Some comments about the continuation of Hitzei Yehonatan. As I have noted a number of times, I have written several major papers that have been residing in nearly-complete form on my computer for far too long; some of these were originally intended for milestones that have long since passed. These include: reflections on the thought of Simon Rawidowicz and its contemporary implications; a birthday tribute to Arthur Green; thoughts about sexuality (viz. Bereshit); on violence and warfare (these two being the beginnings of a kind of philosophical anthropology); Part II of my “Sinai” paper, Part I of which was sent out on Shavuot; and an expanded version of my proposal to the Bronfman competition, for a full-length book on the issues of modernity, individuality and community, and their relation to Judaism. I have decided to publish these, even if not in the fully finished form originally intended, during the coming weeks.
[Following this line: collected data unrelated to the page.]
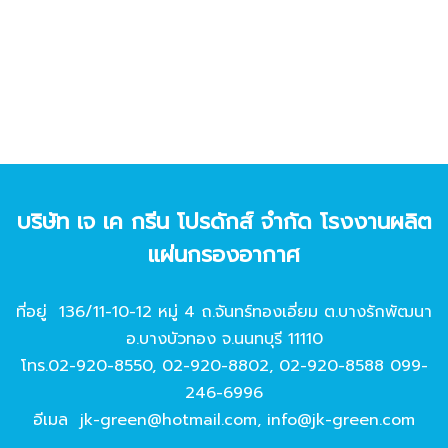
บริษัท เจ เค กรีน โปรดักส์ จํากัด โรงงานผลิต
แผ่นกรองอากาศ
ที่อยู่ 136/11-10-12 หมู่ 4 ถ.จันทร์ทองเอี่ยม ต.บางรักพัฒนา
อ.บางบัวทอง จ.นนทบุรี 11110
โทร.
02-920-8550
,
02-920-8802
,
02-920-8588
099-
246-6996
อีเมล
jk-green@hotmail.com
,
info@jk-green.com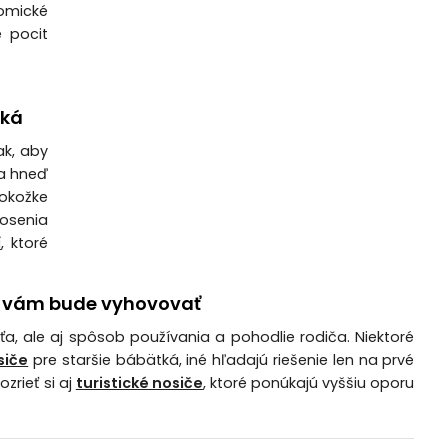
nomické
e pocit
tká
ak, aby
ka hneď
pokožke
nosenia
í
, ktoré
rý vám bude vyhovovať
aťa, ale aj spôsob používania a pohodlie rodiča. Niektoré
siče
pre staršie bábätká, iné hľadajú riešenie len na prvé
zrieť si aj
turistické nosiče
, ktoré ponúkajú vyššiu oporu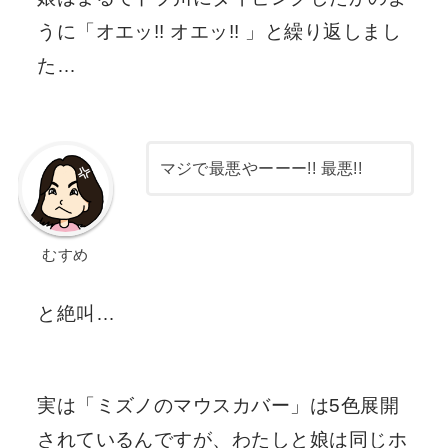
うに「オエッ!! オエッ!! 」と繰り返しまし
た…
マジで最悪やーーー!! 最悪!!
むすめ
と絶叫…
実は「ミズノのマウスカバー」は5色展開
されているんですが、わたしと娘は同じホ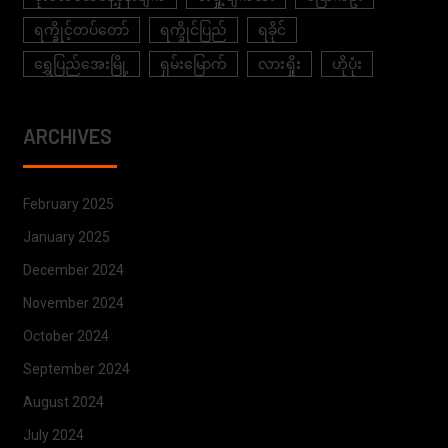
ရက္ခိုင့်တပ်တော်
ရက္ခိုင်ပြည်
ရခိုင်
ရွှေပြည်အေးမြို့
ရှမ်းမြောက်
လားရှိုး
ဟိုပုံး
ARCHIVES
February 2025
January 2025
December 2024
November 2024
October 2024
September 2024
August 2024
July 2024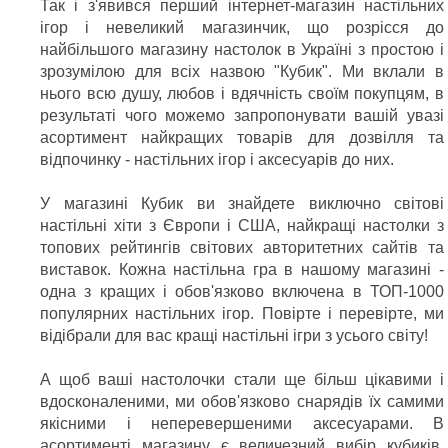
Так і з'явився перший інтернет-магазин настільних
ігор і невеликий магазинчик, що розрісся до
найбільшого магазину настолок в Україні з простою і
зрозумілою для всіх назвою "Кубик". Ми вклали в
нього всю душу, любов і вдячність своїм покупцям, в
результаті чого можемо запропонувати вашій увазі
асортимент найкращих товарів для дозвілля та
відпочинку - настільних ігор і аксесуарів до них.
У магазині Кубик ви знайдете виключно світові
настільні хіти з Європи і США, найкращі настолки з
топових рейтингів світових авторитетних сайтів та
виставок. Кожна настільна гра в нашому магазині -
одна з кращих і обов'язково включена в ТОП-1000
популярних настільних ігор. Повірте і перевірте, ми
відібрали для вас кращі настільні ігри з усього світу!
А щоб ваші настолочки стали ще більш цікавими і
вдосконаленими, ми обов'язково снарядів їх самими
якісними і неперевершеними аксесуарами. В
асортименті магазину є величезний вибір кубиків,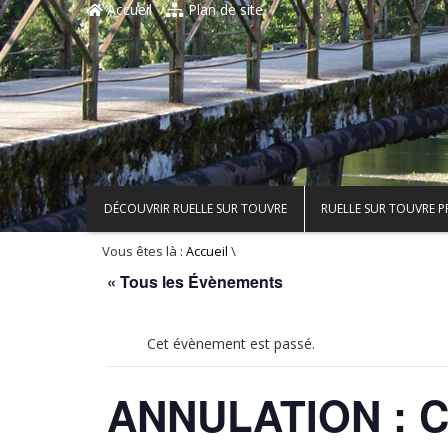
Accueil
Plan de site
DÉCOUVRIR RUELLE SUR TOUVRE
RUELLE SUR TOUVRE 
Vous êtes là :
\
Accueil
« Tous les Évènements
Cet évènement est passé.
ANNULATION : Ch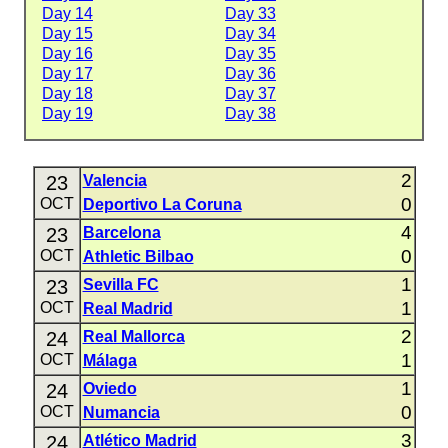
Day 14
Day 33
Day 15
Day 34
Day 16
Day 35
Day 17
Day 36
Day 18
Day 37
Day 19
Day 38
2
23
Valencia
0
OCT
Deportivo La Coruna
4
23
Barcelona
0
OCT
Athletic Bilbao
1
23
Sevilla FC
1
OCT
Real Madrid
2
24
Real Mallorca
1
OCT
Málaga
1
24
Oviedo
0
OCT
Numancia
3
24
Atlético Madrid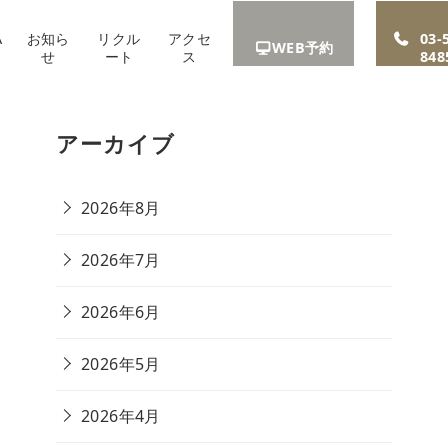
A
お知ら
リクル
アクセ
03-
WEB予約
せ
ート
ス
848
アーカイブ
2026年8月
2026年7月
2026年6月
2026年5月
2026年4月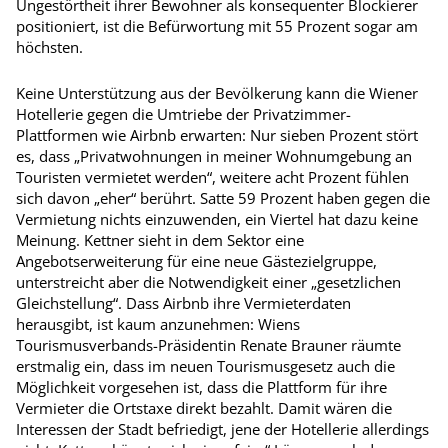
Ungestörtheit ihrer Bewohner als konsequenter Blockierer
positioniert, ist die Befürwortung mit 55 Prozent sogar am
höchsten.
Keine Unterstützung aus der Bevölkerung kann die Wiener
Hotellerie gegen die Umtriebe der Privatzimmer-
Plattformen wie Airbnb erwarten: Nur sieben Prozent stört
es, dass „Privatwohnungen in meiner Wohnumgebung an
Touristen vermietet werden“, weitere acht Prozent fühlen
sich davon „eher“ berührt. Satte 59 Prozent haben gegen die
Vermietung nichts einzuwenden, ein Viertel hat dazu keine
Meinung. Kettner sieht in dem Sektor eine
Angebotserweiterung für eine neue Gästezielgruppe,
unterstreicht aber die Notwendigkeit einer „gesetzlichen
Gleichstellung“. Dass Airbnb ihre Vermieterdaten
herausgibt, ist kaum anzunehmen: Wiens
Tourismusverbands-Präsidentin Renate Brauner räumte
erstmalig ein, dass im neuen Tourismusgesetz auch die
Möglichkeit vorgesehen ist, dass die Plattform für ihre
Vermieter die Ortstaxe direkt bezahlt. Damit wären die
Interessen der Stadt befriedigt, jene der Hotellerie allerdings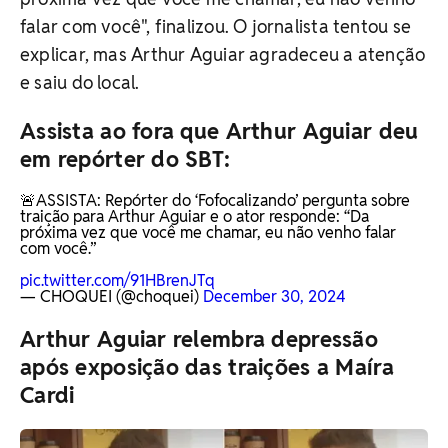
falar com você", finalizou. O jornalista tentou se
explicar, mas Arthur Aguiar agradeceu a atenção
e saiu do local.
Assista ao fora que Arthur Aguiar deu
em repórter do SBT:
🚨ASSISTA: Repórter do ‘Fofocalizando’ pergunta sobre
traição para Arthur Aguiar e o ator responde: “Da
próxima vez que você me chamar, eu não venho falar
com você.”
pic.twitter.com/91HBrenJTq
— CHOQUEI (@choquei)
December 30, 2024
Arthur Aguiar relembra depressão
após exposição das traições a Maíra
Cardi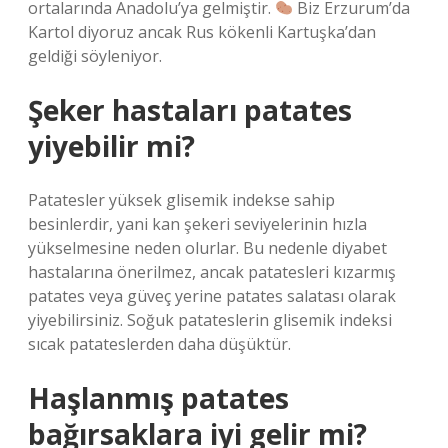
ortalarında Anadolu’ya gelmiştir.
Biz Erzurum’da
Kartol diyoruz ancak Rus kökenli Kartuşka’dan
geldiği söyleniyor.
Şeker hastaları patates
yiyebilir mi?
Patatesler yüksek glisemik indekse sahip
besinlerdir, yani kan şekeri seviyelerinin hızla
yükselmesine neden olurlar. Bu nedenle diyabet
hastalarına önerilmez, ancak patatesleri kızarmış
patates veya güveç yerine patates salatası olarak
yiyebilirsiniz. Soğuk patateslerin glisemik indeksi
sıcak patateslerden daha düşüktür.
Haşlanmış patates
bağırsaklara iyi gelir mi?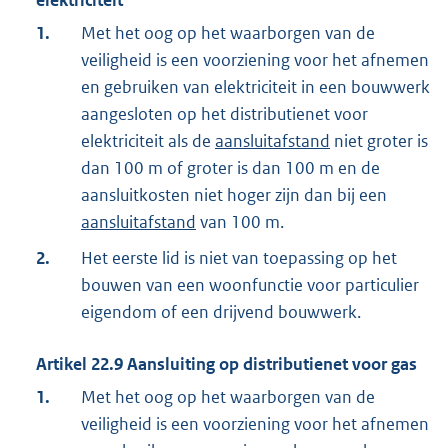
elektriciteit
1.
Met het oog op het waarborgen van de
veiligheid is een voorziening voor het afnemen
en gebruiken van elektriciteit in een bouwwerk
aangesloten op het distributienet voor
elektriciteit als de
aansluitafstand
niet groter is
dan 100 m of groter is dan 100 m en de
aansluitkosten niet hoger zijn dan bij een
aansluitafstand
van 100 m.
2.
Het eerste lid is niet van toepassing op het
bouwen van een woonfunctie voor particulier
eigendom of een drijvend bouwwerk.
Artikel
22.9
Aansluiting op distributienet voor gas
1.
Met het oog op het waarborgen van de
veiligheid is een voorziening voor het afnemen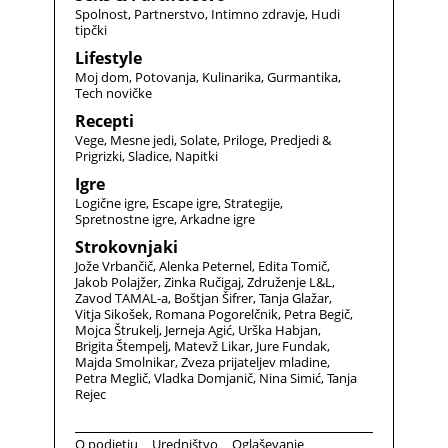
Spolnost
Partnerstvo
Intimno zdravje
Hudi
tipčki
Lifestyle
Moj dom
Potovanja
Kulinarika
Gurmantika
Tech novičke
Recepti
Vege
Mesne jedi
Solate
Priloge
Predjedi &
Prigrizki
Sladice
Napitki
Igre
Logične igre
Escape igre
Strategije
Spretnostne igre
Arkadne igre
Strokovnjaki
Jože Vrbančič
Alenka Peternel
Edita Tomič
Jakob Polajžer
Zinka Ručigaj
Združenje L&L
Zavod TAMAL-a
Boštjan Šifrer
Tanja Glažar
Vitja Sikošek
Romana Pogorelčnik
Petra Begič
Mojca Štrukelj
Jerneja Agić
Urška Habjan
Brigita Štempelj
Matevž Likar
Jure Fundak
Majda Smolnikar
Zveza prijateljev mladine
Petra Meglič
Vladka Domjanič
Nina Simić
Tanja
Rejec
O podjetju
Uredništvo
Oglaševanje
As for the new theme for the coming year: I am still very much torn between two options: the Ramban and medieval Torah commentary, and Sefer ha-Zohar. The former may be taken to represent the tension between the mystical and the rational, the proto-Kabbalistic and the halakhic: a thinker who was at once highly erudite and closely reasoned, and more than any other engages in carefully argued polemics with other parshanim, and on the other hand deeply involved in the world of Hokhmat ha-Nistar, hidden or esoteric wisdom. The Zohar is, of course, the canonical text of the Kabbalah, a poetic, mystical midrash on the Torah, which holds deep fascination and attraction for many in our generation—yet I fear that, in the manner of Parkinson’s Law, I may rise to mystical heights that are beyond my competence. But perhaps studying such an esoteric text will present an interesting intellectual challenge.

I may postpone starting the new theme until these major papers are “off my desk” and out in the world, so to speak—or, at least, treat the new theme only every other week until the latter have been completed.